= Narwietooma Station =

Pastoral lease in Northern Territory

Narwietooma Station, most commonly known as Narwietooma, is a pastoral lease that operates as a cattle station in the Northern Territory of Australia. It is on the traditional lands of the Western Arrernte and Anmatyerr people who are the recognised Native Title holders of large sections of land that make up the station.

It is a part of the Local Government Area of the MacDonnell Region Council.

== Property ==
It is situated about 80 km north of Hermannsburg and 139 km west of Alice Springs, and is bordered by the West MacDonnell National Park close to Ormiston Gorge. Narwietooma is surrounded by other leases including Glen Helen Station to the south west, Derwent Station to the west, Napperby Station to the north and Amburla to the east, and the West MacDonnell National Park to the south.

The property occupies an area of 3000 km2 and has a carrying capacity of approximately 17,000 head of cattle depending on the season. It is fenced into 80 separate paddocks and is watered by 60 bores and 35 dams.

== History ==
Part of the area that Narwietooma Station covers was first spasmodically occupied by Archibald "Archie" Giles as a part of Redbank Station.

The Narwietooma pastoral lease was first established in 1942 by a partnership between Edward Connellan, who was raised on Narwie Station, NSW, and F. O'Keefe, who owned a property named Tooma; the name of the lease was a portmanteau of the names of the other two properties.

Connellan was an experienced pilot, and later established Connellan Airways in 1943. He picked out the land for the station in 1938 when doing aerial surveys to assess the viability of an air service.

Following the death of his partners, Connellan acquired complete ownership of Narwietooma in 1946. He sank the first bore in 1947 and began grazing cattle in 1948. His family moved to the property in 1955 and Connellan supervised all station work.
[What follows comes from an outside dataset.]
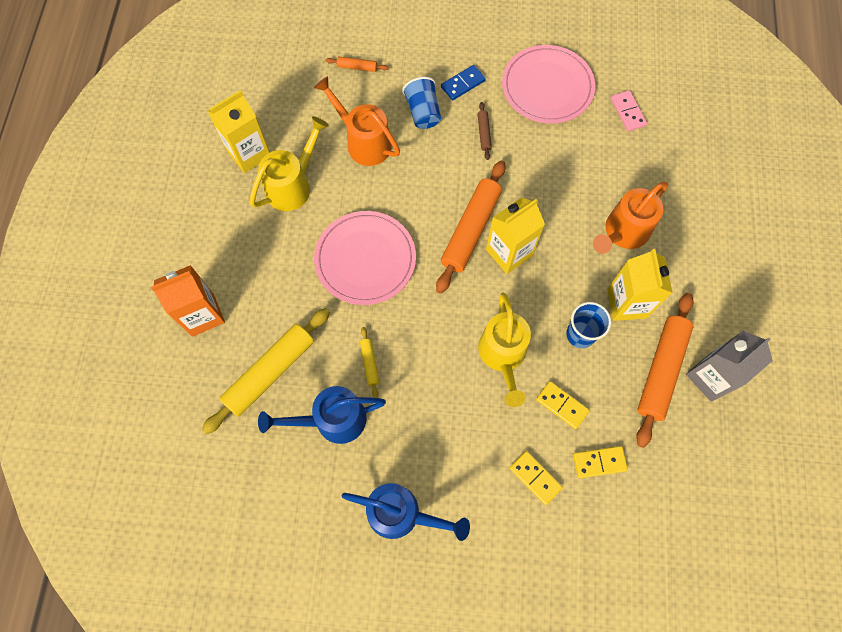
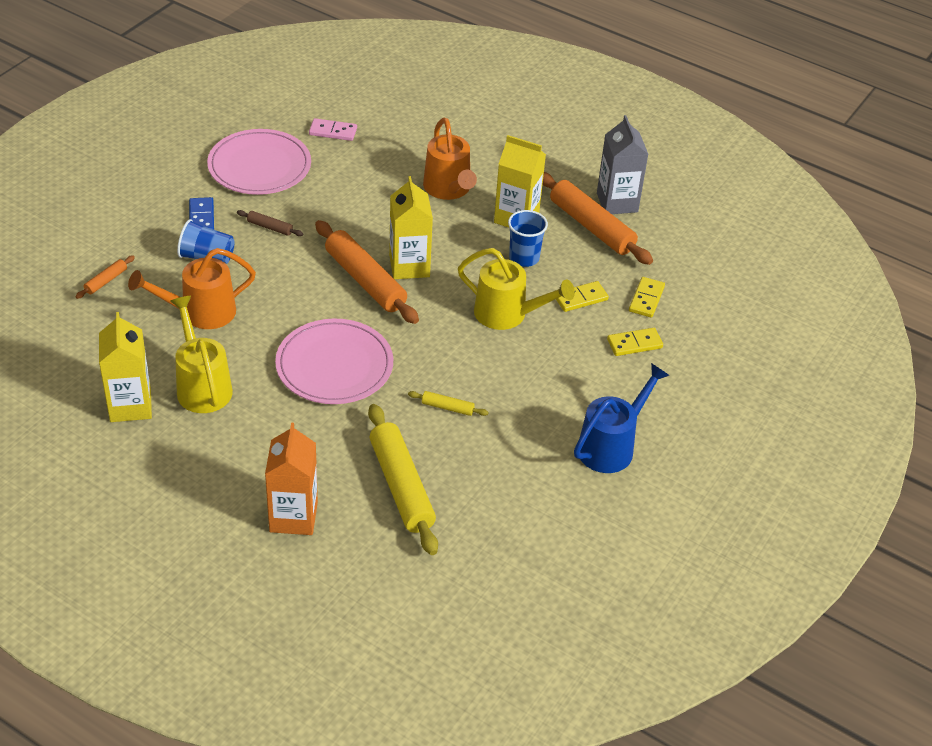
camera: 65 degrees left, 25 degrees down
blue watering can [258,386,386,444] -> none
Records about Connellan's application for the lease (A650, 1944/1/551) and his period of time at the station (E740, P86) are held by the National Archives of Australia.

In 2022 to Hewitt Cattle Australia bought the property from Tim and Emily Edmunds, operating as Hale River Holdings, as a part of a Certified Organic beef enterprise alongside the adjoining Napperby, Glen Helen and Derwent stations; they had previously purchased the nearby Ambalindum and Numery pastoral leases from the same owners. It is now part of one of the largest organic land parcels in the world.

== Native Title ==
The Native Title of sections of this land was recognised in 2016 through native title consent determinations at special sittings of the Federal Court. The native title holders are Western Arrernte and Anmatyerr speakers and belong to the Imperlknge, Urlatherrke, Parerrule, Yaperlpe, Urlampe, Lwekerreye and Ilewerr landholding groups and people who have rights and interests in the area of land known as Kwerlerrethe.

The Wala Aboriginal Corporation are the registered Native Title body corporate that holds their rights and interests.